▶ How to complete this task
Extend the passage on centralizing departmental SharePoint and InfoPath solutions, starting after its final sentence.

━━ Excerpt provided

Figure 1 Sample data-gathering process that may be shared among departments

Figure 1** Sample data-gathering process that may be shared among departments **(Click the image for a larger view)

Of course, consolidating redundant components is a huge task. Driving organizational change across a company is not easy, but with the Office system technologies you can build a solid foundation to facilitate these changes. InfoPath 2007 enables individual departments to create forms applications that integrate with centralized, standardized, information management systems. SharePoint 2007, meanwhile, enables IT departments to delegate administrative control over site collections, sites, and document libraries to individual departments and teams. As a result, teams can build and deploy their own solutions with minimal involvement from IT, while the IT department remains in control of all the shared services and components, such as workflows, information-management policies, and backup procedures.

Centralizing Your Data-Gathering Efforts

Enterprises often give teams departmental application servers to accommodate individual information management needs. The IT department is merely responsible for keeping the hardware and operating system running, while the individual departments take care of all aspects of their solutions. There is little coordination between departments, and information sharing is difficult.

Technical challenges to centralizing data-gathering efforts revolve mainly around the security, performance, maintenance, and support of custom components hosted in a shared environment. For instance, the effects of a malfunctioning component are isolated if individual solutions are hosted on departmental application servers. In a shared environment, however, a malfunctioning component can affect business processes on a much larger scale. It follows that the IT department must establish strict policies regarding the deployment and maintenance of custom components on centralized systems.

Hosting departmental SharePoint solutions on a central server farm requires that you deploy and maintain all the custom components of these departmental solutions on the central application servers. One solution might rely on custom field types to extend the solution's UI with dropdown lists populated from back-end Web services. Another solution might rely on Web Parts for the same purpose while yet another uses custom workflows—all of which are written in managed code and deployed as Microsoft .NET Framework assemblies.

Moving even a relatively small number of SharePoint solutions to a central application server farm can lead to difficult configuration and support issues. If assemblies must be deployed in the Global Assembly Cache (GAC), security becomes an issue because these assemblies run with full trust. Poorly programmed components might open the system to SQL injection, cross-site scripting, or denial-of-service attacks. You need to ensure that the components can sustain the typical workload as well as peak demand and long-running operations. You need to ensure that the components don't block other processes, handling events synchronously, and that the components perform reliable input validation—so users cannot insert SQL statements or scripts into columns used to update a database or remote Web system.

━━━━
━━ Raw data

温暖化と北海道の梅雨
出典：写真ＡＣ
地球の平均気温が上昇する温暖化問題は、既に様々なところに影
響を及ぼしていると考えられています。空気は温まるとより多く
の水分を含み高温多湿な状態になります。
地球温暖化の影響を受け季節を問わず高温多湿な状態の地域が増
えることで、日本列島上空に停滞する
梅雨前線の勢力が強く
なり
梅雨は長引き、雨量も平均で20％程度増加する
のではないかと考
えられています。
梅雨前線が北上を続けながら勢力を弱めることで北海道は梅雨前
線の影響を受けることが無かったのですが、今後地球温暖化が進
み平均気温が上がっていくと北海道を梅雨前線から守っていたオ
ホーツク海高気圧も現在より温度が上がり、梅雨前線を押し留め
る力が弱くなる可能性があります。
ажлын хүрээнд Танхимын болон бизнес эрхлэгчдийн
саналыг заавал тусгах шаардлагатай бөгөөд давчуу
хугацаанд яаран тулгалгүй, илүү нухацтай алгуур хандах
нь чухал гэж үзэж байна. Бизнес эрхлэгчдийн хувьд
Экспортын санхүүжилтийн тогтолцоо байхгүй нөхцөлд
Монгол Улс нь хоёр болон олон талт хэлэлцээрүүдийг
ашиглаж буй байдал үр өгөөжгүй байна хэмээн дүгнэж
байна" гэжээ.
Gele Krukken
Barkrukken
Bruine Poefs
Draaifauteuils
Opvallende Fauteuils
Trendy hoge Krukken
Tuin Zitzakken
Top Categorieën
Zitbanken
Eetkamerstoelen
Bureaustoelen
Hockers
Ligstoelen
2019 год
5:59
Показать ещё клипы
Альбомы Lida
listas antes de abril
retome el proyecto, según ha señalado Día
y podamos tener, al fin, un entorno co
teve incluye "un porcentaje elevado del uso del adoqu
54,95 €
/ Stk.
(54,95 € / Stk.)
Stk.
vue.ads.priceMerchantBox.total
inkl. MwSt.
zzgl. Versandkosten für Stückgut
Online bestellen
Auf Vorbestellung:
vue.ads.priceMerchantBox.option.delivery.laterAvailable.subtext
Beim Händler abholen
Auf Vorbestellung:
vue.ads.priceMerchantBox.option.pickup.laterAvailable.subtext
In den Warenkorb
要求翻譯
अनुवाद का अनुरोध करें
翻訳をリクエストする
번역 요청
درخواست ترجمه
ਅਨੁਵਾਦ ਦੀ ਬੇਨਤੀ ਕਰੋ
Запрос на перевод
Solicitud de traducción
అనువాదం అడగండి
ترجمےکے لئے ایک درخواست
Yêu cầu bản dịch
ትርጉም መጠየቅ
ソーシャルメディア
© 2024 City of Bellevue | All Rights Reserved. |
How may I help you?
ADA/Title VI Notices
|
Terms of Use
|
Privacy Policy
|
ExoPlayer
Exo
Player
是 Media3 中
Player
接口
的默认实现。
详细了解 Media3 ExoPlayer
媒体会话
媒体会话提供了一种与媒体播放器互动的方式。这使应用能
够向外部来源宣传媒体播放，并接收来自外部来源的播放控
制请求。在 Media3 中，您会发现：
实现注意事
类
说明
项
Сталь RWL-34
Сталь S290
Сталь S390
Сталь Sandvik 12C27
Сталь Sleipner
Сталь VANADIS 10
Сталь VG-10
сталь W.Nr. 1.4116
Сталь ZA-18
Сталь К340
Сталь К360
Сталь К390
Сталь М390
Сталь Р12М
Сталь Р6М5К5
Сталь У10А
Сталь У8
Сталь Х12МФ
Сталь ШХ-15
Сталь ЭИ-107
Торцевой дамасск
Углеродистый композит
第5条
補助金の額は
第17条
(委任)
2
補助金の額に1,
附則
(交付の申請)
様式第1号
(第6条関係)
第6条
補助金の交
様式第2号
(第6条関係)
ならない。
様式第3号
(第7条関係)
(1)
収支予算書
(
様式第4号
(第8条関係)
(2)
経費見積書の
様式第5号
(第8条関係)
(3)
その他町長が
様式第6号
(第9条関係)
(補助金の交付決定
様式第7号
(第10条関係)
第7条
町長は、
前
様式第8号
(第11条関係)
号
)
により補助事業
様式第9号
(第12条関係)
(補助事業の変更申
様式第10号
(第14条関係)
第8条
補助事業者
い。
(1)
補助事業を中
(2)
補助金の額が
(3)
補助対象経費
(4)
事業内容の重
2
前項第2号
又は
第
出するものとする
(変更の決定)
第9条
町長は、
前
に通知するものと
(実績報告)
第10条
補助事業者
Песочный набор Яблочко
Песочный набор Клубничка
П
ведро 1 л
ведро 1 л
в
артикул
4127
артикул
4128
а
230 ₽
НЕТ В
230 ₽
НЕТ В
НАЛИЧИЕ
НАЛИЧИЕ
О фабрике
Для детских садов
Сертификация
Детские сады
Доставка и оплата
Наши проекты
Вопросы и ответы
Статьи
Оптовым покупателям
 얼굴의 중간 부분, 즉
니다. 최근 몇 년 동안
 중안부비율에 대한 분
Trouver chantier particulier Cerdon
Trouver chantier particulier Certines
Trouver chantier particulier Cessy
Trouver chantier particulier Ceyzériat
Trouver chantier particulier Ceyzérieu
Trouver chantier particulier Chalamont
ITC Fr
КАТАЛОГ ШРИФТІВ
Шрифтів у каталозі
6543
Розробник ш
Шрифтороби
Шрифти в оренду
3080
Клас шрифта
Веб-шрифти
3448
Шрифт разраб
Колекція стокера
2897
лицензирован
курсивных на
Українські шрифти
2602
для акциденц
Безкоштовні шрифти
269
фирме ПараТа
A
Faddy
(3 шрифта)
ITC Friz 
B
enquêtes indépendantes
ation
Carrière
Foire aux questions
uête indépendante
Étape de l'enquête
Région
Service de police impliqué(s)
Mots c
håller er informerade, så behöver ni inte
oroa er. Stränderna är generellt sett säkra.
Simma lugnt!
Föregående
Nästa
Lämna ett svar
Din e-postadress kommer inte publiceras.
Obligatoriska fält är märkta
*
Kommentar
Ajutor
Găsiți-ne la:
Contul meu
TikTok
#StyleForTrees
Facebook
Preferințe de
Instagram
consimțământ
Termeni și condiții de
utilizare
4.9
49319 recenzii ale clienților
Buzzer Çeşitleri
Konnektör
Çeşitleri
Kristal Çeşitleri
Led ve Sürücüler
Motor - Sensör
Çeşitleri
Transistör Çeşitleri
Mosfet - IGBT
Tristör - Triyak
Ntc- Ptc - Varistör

━━━━

▶ Response to the task
In short, the goal is to emphasize secure and scalable server configuration based on standard product features. By relying on reusable, thoroughly tested solutions, you can avoid the trap of creating numerous custom components. It makes sense to keep the front end decentralized and the back end centralized. The key is to integrate the components in a loosely coupled way that promotes reuse of existing solutions

Splitting the Business Logic

So how do you build flexible data-gathering solutions that can be configured on your servers? The best strategy is to separate the solution architecture into individual tiers as shown in Figure 2: data storage, business logic, and presentation or UI. These days, the UI is typically browser-based while the business logic resides on Web application servers. These, in turn, access databases and non-relational data repositories.

Figure 2 A typical enterprise solution built on a three-tier architecture

Figure 2** A typical enterprise solution built on a three-tier architecture **(Click the image for a larger view)

Business logic often includes transaction logic to ensure that transactions are applied atomically across database management systems. Business logic may also integrate multiple middle-tier services through HTTP, message queuing, RPCs, and so on. The overall solution architecture, however, remains essentially a three-tier model.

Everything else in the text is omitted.